Creato il 23 dicembre 2014 da Romafaschifo
Sale cinematografiche chiuse a Roma. Chi dice di difenderle è chi le sta condannando all'abbandono
“Il cinema non morirà mai, ormai è nato e non può morire: morirà la sala cinematografica, forse, ma di questo non mi frega niente”.
-Mario Monicelli, 1991
In Italia il pubblico dei cinematografi è cresciuto per tutti gli anni Trenta e Quaranta fino alla metà degli anni Cinquanta arrivando a superare gli 800milioni di spettatori nel 1955. Da quell'anno, nata la televisione, gli spettatori hanno subito una flessione che è arrivata ben sotto ai 100milioni di spettatori annui per poi risalire e attestarsi un po' sopra questa soglia psicologica. Sta di fatto che, rispetto agli Anni Cinquanta, il numero di spettatori si è stabilizzato su una sommatoria otto volte inferiore. Peccato che alcuni geni e alcune vestali della difesa della cultura pretendano che l'offerta di sale cinematografiche, le relative caratteristiche, la loro dislocazione in città sia esattamente uguale a quella di sessanta anni fa. E' ovvio che sia impossibile, è ovvio che quell'offerta debba evolvere e differenziarsi, ma è evidente come benpensanti di ogni risma facciano finta di niente. E' un caso essenzialmente romano, dove figli di papà ben protetti si divertono ad occupare sale abbandonate, abbandonate perché magari gravate da vincoli che ne impediscono la trasformazione o in qualcosa d'altro (talvolta è necessario) o sempre in sale cinematografiche, ma più contemporanee.
Lasciamo perdere il Volturno e l'America, episodi squallidi e prepotenti, e concentriamoci sul Cinema Metropolitan. Su questa sala all'inizio di Via del Corso si sta letteralmente accanendo la politica. La Giunta ha giustamente approvato una trasformazione del cinema: sale cinematografiche più piccole e nell'enorme spazio rimanente (oggi non servono sale da centinaia di posti) largo ad attività commerciali per sostenere tutta la piattaforma. Un cinema, insomma, non è più solamente un cinema ma diventa un dispositivo urbano di servizi (commercio, ristorazione, cultura) che si autosostengono l'un l'altro e si mantengono grazie alla loro stessa sinergia. A queste funzioni, a seconda dei casi, se ne possono aggiungere altri: residenziale, ricettivo, laboratori ecc.

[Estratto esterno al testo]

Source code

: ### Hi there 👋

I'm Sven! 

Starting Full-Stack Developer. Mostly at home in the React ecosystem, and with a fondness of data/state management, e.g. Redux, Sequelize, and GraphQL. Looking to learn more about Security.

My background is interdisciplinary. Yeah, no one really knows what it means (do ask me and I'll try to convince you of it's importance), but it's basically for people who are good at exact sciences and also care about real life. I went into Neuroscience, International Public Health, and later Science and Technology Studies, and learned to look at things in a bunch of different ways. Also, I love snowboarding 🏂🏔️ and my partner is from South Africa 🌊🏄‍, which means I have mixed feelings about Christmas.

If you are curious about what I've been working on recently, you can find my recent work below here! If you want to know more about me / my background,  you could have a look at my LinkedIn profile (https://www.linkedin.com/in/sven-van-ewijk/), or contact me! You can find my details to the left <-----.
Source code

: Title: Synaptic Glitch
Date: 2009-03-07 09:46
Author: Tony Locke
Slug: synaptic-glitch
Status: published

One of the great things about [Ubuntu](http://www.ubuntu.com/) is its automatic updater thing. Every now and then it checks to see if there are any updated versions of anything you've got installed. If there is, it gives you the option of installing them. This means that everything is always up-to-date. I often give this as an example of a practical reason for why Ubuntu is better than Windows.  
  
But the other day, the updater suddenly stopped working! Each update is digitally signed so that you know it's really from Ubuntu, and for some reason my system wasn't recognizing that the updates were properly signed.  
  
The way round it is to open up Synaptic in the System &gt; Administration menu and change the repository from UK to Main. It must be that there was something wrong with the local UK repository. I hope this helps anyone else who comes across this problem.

Certo, non si deve cadere nel ridicolo come il caso del Cinema Etoile di Piazza San Lorenzo in Lucina che doveva in qualche maniera sopravvivere pur dentro un bellissimo store di Louis Vuitton e che invece si è ridotto ad una saletta patetica con poche seggiole. Il cinema deve rimanere e la sua presenza deve essere garantita in percentuali che possono essere variabili, ma devono essere credibili e reali, ma dopodiché a tutto il resto deve essere dato modo di cambiare, evolvere, modificarsi, tentare nuove strade di sostenibilità imprenditoriale.
Dopo l'approvazione in Giunta, invece, sul Metropolitan si sono scatenati (e non solo quelli di Sel, anche il Pd): le Commissioni consiliari (cultura e urbanistica) hanno dato parere negativo alla trasformazione e speriamo che il Consiglio non si faccia traviare perché altrimenti, semplicemente, significherebbe lasciare il Metropolitan in abbandono per ancora chissà quanto tempo. Il cinema è chiuso dal 2010 e nessun imprenditore degno di questo nome è interessato a riaprirlo dovendo destinare alle attività cinematografiche più spazio di quello che il mercato richiede alle attività cinematografiche stesse.